=== Section Start ===

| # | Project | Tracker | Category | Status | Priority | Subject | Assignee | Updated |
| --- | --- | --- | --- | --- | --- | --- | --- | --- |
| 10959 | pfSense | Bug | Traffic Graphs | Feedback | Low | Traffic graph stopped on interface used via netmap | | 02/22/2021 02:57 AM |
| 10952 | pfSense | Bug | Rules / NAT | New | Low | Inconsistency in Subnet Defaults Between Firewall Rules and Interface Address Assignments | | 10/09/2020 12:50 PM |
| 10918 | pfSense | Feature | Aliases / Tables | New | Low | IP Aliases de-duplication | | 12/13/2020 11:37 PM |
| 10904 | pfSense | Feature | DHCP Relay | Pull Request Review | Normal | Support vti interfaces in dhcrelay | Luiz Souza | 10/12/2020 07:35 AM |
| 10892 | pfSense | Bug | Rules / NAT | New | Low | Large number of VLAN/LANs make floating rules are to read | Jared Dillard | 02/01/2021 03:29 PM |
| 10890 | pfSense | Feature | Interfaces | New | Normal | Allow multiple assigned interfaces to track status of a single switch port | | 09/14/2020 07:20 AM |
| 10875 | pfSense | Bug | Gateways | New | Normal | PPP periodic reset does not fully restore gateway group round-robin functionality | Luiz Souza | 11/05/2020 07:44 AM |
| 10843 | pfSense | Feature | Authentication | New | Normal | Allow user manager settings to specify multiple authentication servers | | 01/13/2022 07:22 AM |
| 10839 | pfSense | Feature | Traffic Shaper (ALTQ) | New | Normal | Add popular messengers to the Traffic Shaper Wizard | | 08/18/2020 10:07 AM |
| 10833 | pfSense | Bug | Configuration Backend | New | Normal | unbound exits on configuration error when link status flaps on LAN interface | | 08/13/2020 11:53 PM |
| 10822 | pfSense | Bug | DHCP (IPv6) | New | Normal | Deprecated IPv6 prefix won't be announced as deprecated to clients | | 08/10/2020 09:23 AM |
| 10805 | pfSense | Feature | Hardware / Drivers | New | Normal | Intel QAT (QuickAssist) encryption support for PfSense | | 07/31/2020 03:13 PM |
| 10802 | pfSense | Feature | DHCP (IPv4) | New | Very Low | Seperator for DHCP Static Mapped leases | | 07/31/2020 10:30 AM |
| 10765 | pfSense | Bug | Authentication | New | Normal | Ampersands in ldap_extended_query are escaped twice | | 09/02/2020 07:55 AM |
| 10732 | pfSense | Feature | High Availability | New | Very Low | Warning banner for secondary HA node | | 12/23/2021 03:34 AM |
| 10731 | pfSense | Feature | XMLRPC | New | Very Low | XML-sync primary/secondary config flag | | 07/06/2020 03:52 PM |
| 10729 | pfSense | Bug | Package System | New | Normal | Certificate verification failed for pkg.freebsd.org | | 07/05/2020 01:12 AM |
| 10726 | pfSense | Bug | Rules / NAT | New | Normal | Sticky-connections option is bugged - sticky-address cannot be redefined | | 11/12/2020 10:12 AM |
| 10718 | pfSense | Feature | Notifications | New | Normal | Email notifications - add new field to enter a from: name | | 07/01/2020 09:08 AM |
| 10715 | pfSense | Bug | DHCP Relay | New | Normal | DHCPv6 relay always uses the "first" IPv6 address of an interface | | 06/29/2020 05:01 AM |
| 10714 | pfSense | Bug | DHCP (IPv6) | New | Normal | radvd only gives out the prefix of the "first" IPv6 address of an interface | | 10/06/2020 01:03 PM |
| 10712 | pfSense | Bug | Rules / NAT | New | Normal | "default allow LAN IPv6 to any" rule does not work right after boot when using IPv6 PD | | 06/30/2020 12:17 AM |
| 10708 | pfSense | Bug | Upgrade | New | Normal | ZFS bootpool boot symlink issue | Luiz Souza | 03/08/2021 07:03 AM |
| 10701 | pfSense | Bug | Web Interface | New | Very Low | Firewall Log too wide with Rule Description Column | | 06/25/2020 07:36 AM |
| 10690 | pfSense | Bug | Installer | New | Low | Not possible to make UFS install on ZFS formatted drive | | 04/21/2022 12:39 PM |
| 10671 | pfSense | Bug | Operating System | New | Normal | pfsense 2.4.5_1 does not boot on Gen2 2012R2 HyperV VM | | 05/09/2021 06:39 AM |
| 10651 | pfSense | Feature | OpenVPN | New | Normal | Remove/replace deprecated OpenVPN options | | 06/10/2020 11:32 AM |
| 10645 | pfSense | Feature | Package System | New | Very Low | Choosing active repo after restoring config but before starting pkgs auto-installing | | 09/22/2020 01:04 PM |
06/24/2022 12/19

=== Section End ===
=== Section Start ===

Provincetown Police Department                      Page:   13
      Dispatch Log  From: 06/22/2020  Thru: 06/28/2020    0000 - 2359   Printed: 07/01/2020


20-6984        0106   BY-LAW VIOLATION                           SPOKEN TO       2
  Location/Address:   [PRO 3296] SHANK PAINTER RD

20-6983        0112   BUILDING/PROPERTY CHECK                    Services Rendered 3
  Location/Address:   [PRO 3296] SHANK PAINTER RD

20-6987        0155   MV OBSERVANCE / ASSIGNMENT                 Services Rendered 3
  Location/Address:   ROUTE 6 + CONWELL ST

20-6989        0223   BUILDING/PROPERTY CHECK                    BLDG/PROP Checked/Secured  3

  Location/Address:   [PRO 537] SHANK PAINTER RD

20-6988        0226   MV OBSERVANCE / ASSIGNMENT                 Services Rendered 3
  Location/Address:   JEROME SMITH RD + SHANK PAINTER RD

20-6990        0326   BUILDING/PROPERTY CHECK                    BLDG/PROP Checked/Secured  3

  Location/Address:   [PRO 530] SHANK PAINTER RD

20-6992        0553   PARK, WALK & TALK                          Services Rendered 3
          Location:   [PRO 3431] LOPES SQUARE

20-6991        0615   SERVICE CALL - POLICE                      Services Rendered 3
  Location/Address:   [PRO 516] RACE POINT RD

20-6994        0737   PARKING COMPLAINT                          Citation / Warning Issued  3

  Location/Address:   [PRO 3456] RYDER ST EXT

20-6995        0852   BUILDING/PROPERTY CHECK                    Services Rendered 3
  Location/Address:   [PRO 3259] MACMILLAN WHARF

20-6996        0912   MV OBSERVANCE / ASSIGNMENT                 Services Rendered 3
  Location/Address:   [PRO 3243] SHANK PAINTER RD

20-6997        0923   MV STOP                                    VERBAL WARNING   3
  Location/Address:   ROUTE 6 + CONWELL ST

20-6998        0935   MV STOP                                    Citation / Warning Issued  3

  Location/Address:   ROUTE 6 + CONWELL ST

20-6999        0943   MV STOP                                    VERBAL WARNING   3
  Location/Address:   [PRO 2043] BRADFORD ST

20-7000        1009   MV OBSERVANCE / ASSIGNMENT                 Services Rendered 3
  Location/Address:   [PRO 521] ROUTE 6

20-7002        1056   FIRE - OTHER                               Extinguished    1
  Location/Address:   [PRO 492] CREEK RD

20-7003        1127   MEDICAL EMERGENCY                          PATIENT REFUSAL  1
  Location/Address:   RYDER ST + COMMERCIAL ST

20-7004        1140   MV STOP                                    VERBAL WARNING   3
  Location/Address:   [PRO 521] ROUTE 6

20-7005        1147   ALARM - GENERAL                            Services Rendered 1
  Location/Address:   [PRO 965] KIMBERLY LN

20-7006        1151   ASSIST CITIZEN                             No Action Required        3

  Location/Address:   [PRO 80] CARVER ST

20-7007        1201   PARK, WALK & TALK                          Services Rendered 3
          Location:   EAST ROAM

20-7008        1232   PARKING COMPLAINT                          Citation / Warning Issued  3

=== Section End ===
=== Section Start ===

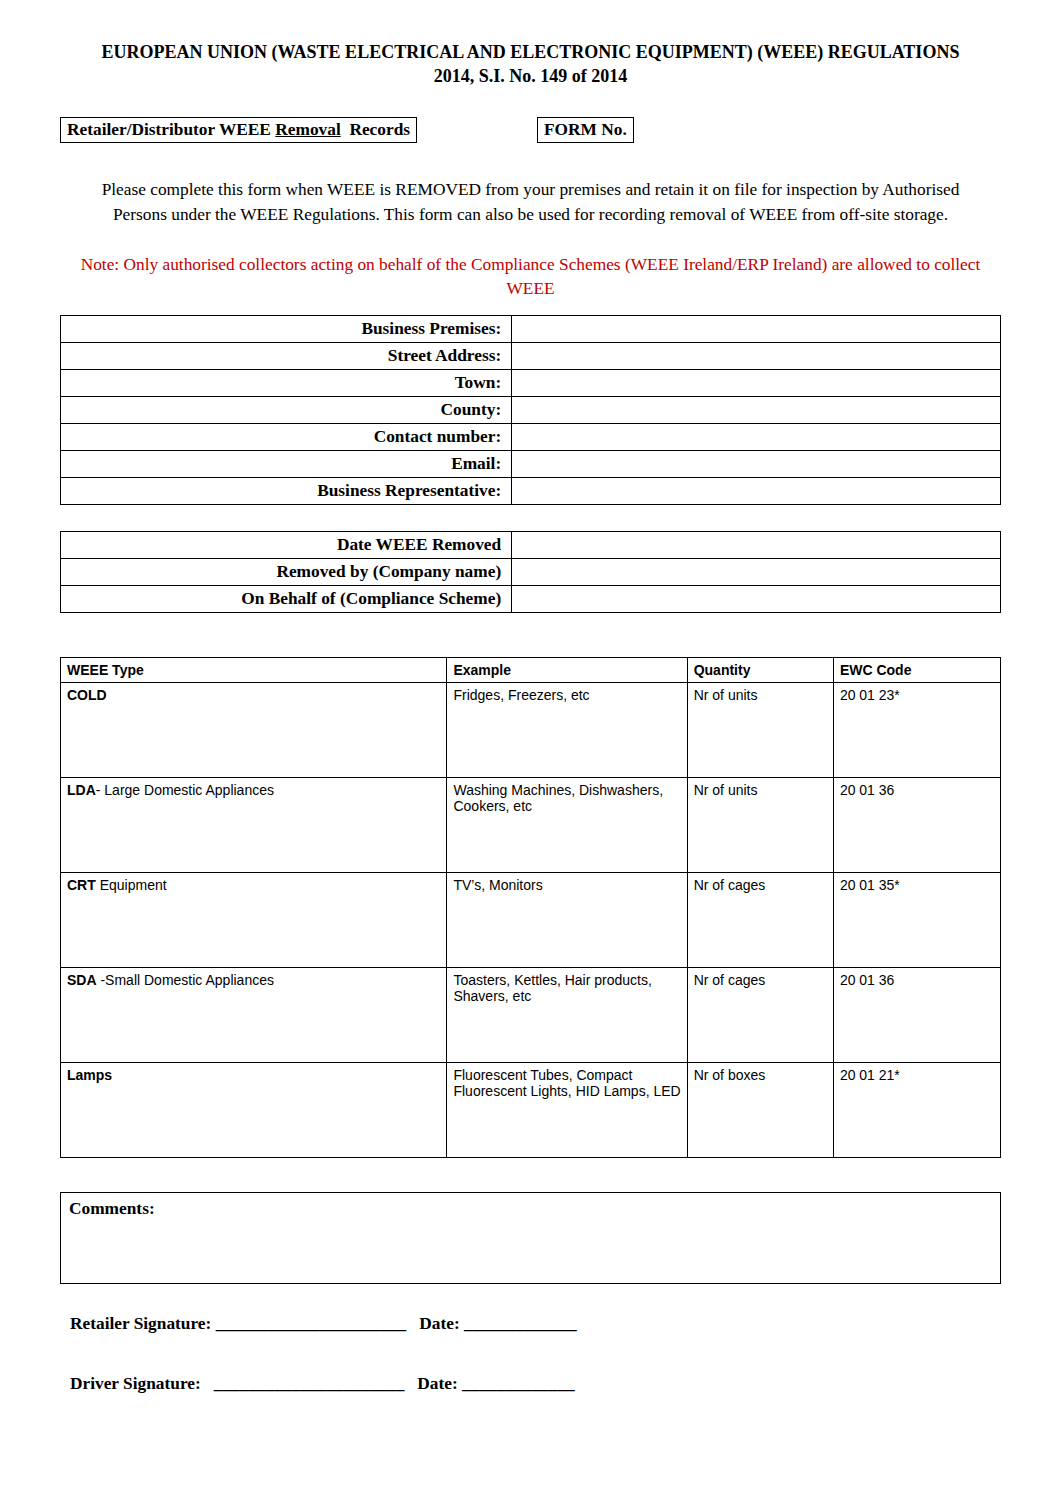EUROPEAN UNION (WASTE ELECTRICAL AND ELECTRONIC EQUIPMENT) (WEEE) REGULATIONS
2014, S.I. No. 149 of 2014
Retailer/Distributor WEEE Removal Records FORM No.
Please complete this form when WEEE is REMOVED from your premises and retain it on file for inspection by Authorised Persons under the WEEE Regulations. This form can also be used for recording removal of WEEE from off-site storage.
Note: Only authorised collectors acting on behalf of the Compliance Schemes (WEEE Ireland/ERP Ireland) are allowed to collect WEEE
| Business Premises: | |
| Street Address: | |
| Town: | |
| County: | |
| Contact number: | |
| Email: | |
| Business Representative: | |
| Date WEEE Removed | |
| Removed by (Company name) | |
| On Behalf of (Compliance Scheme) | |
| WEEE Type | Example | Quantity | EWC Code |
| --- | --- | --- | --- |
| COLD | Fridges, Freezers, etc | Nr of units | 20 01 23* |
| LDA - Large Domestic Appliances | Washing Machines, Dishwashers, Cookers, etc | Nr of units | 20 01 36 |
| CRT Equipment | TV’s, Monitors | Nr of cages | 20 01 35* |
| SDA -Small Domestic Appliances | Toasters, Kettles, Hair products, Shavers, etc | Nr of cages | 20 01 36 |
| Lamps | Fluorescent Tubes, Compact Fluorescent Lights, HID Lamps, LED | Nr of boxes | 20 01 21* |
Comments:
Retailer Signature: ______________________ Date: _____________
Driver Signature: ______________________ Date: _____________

=== Section End ===

Please copy every line of the data that carries the string "Issued".

● **SOLUTION TO THIS EXERCISE**:
20-6994        0737   PARKING COMPLAINT                          Citation / Warning Issued  3
20-6998        0935   MV STOP                                    Citation / Warning Issued  3
20-7008        1232   PARKING COMPLAINT                          Citation / Warning Issued  3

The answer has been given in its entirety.